The Hague, 20 February 2018: The Perus Working Group (PWG), which was established in 2014 to identify bodies that were interred in a clandestine mass grave in Sao Paulo, Brazil, has announced the first identification of a victim buried at the cemetery: Dimas Antonio Casemiro, who was killed by agents of the military regime in April 1971.
The remains of opponents of the military government were buried at the cemetery without identification between 1971 and 1975.
The identification of the body of Dimas Antonio Casemiro was confirmed following analysis of biological samples sent from Brazil to ICMP’s laboratory system.
The DNA Match Report was brought to Sao Paulo by the Director of ICMP’s Science & Technology Program, Dr. Thomas Parsons.
“This was an extremely complex undertaking,” said Dr. Samuel Ferreira, the Scientific Coordinator of Brazil’s Special Commission on Political Deaths and Disappearances, who is also the scientific coordinator of the PWG and director of the Forensic DNA Research Institute in Brasília. “The genetic identification was confirmed by anthropological, odontological and ante-mortem information, regarding height, age, dental records and gunshot trauma. It ends 47 years of waiting for the victim’s relatives. This motivates us, the families and the cause. The expert team in Brazil have done an excellent job in partnership with ICMP.”

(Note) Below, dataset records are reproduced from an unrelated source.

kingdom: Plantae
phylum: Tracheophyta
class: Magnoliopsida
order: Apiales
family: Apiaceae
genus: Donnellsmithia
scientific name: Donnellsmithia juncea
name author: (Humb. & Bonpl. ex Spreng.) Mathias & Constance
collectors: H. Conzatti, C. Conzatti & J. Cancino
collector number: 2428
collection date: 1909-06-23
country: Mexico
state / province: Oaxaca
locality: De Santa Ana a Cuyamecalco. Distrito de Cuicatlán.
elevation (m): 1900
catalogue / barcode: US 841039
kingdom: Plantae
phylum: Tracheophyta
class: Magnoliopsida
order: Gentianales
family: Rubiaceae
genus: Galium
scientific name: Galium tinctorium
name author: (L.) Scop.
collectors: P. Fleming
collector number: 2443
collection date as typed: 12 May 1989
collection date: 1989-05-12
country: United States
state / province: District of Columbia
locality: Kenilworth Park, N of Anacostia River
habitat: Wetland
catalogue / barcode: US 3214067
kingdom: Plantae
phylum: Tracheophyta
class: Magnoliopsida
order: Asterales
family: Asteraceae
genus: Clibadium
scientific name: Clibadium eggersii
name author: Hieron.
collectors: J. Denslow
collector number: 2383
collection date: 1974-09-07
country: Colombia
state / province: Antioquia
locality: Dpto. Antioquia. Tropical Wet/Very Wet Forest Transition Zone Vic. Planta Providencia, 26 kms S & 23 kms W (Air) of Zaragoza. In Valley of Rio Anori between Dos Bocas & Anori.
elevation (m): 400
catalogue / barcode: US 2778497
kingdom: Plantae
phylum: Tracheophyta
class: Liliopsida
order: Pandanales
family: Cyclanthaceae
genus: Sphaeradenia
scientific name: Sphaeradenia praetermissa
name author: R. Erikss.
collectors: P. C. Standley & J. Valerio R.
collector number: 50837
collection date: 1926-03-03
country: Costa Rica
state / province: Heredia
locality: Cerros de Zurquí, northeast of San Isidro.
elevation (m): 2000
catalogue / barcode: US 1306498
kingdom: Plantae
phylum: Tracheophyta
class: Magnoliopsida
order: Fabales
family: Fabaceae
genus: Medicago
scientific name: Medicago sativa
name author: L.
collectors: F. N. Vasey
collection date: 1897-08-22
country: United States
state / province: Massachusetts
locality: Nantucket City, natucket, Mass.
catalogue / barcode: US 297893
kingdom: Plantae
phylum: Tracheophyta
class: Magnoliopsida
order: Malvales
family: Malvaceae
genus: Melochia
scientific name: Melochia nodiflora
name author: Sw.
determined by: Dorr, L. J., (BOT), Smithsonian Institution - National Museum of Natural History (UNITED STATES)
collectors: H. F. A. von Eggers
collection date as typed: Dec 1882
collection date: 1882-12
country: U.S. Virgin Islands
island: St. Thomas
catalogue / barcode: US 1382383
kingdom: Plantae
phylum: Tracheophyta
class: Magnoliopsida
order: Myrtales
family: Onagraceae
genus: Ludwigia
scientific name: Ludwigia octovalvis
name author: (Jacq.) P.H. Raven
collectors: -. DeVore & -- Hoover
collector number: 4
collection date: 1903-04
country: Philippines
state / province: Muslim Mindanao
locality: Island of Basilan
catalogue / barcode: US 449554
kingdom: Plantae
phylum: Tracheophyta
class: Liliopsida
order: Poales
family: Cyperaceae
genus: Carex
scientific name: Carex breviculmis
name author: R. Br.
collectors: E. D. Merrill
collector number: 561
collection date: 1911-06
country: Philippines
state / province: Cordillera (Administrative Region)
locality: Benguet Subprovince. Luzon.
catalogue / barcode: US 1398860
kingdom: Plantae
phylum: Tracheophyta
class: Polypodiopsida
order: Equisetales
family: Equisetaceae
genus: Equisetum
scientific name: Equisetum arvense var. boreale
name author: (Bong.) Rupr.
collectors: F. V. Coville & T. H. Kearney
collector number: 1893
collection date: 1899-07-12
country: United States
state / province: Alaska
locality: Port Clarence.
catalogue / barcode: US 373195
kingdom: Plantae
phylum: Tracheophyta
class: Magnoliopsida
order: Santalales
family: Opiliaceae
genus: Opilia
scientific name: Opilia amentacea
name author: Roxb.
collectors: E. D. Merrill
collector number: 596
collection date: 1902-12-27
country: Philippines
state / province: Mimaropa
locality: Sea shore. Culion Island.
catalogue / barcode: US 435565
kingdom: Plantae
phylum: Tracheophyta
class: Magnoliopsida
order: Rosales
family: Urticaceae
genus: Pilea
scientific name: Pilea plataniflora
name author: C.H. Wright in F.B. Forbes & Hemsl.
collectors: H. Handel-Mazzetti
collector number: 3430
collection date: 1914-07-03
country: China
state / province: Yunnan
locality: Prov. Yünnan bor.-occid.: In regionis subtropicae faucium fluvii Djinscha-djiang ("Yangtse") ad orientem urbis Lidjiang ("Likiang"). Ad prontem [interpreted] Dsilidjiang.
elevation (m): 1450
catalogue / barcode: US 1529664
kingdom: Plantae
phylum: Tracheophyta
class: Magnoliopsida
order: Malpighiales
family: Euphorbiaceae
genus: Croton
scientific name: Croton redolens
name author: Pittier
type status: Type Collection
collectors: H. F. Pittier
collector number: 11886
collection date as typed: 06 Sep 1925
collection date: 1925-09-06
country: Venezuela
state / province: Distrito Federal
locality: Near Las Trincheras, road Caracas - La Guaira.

Dr. Parsons said the identification process is the result of an effort that brings together interconnected elements, noting that “ICMP worked with our partners in Brazil to formulate an approach to the use and interpretation of DNA in this complex project, including the multi-disciplinary integration of evidence.”
Dr. Parsons and Dr. Ferreira worked together over a period of years on the technical approach to this difficult and long-standing challenge.
More than 1,000 people were buried in the clandestine mass grave, which was discovered in September 1990. The PWG is focused on identifying 41 people who are believed to have been victims of enforced disappearance under the dictatorship.
ICMP has a standing capacity to process large numbers of DNA profiles and is the global leader in extracting profiles from severely degraded bone samples and in helping to direct and integrate the use of DNA testing in large, complex identification efforts.
The president of Brazil’s Special Commission on Political Deaths and Disappearances, Dr. Eugênia Gonzaga, said that with this result, the PWG and the entities that compose it present a concrete response to society and especially to relatives of the dead that the partnership with ICMP has been very important in this process.
As part of the agreement between the Special Commission and ICMP, supported by the UN Development Program, the first set of post-mortem samples and family members’ samples were transferred to ICMP’s laboratory system on 14 September by Dr. Ferreira and a relative of one of the missing, Mr. Helder Duarte.
“I’m sure that with this work, this identification and this partnership with ICMP we have taken another important step foward with regards to themes such as memory, truth, justice and human rights”, said Dr. Ferreira.
The Perus Working Group has been a successful experience from the point of view of management, scientific and forensic expertise, partnership with ICMP, and the relationship with families, Dr Ferreira said. “We have travelled roughly 44,000 kilometers in Brazil in the last two years in order to collect blood samples from all family members and this was essential for the identification process of Dimas Casemiro.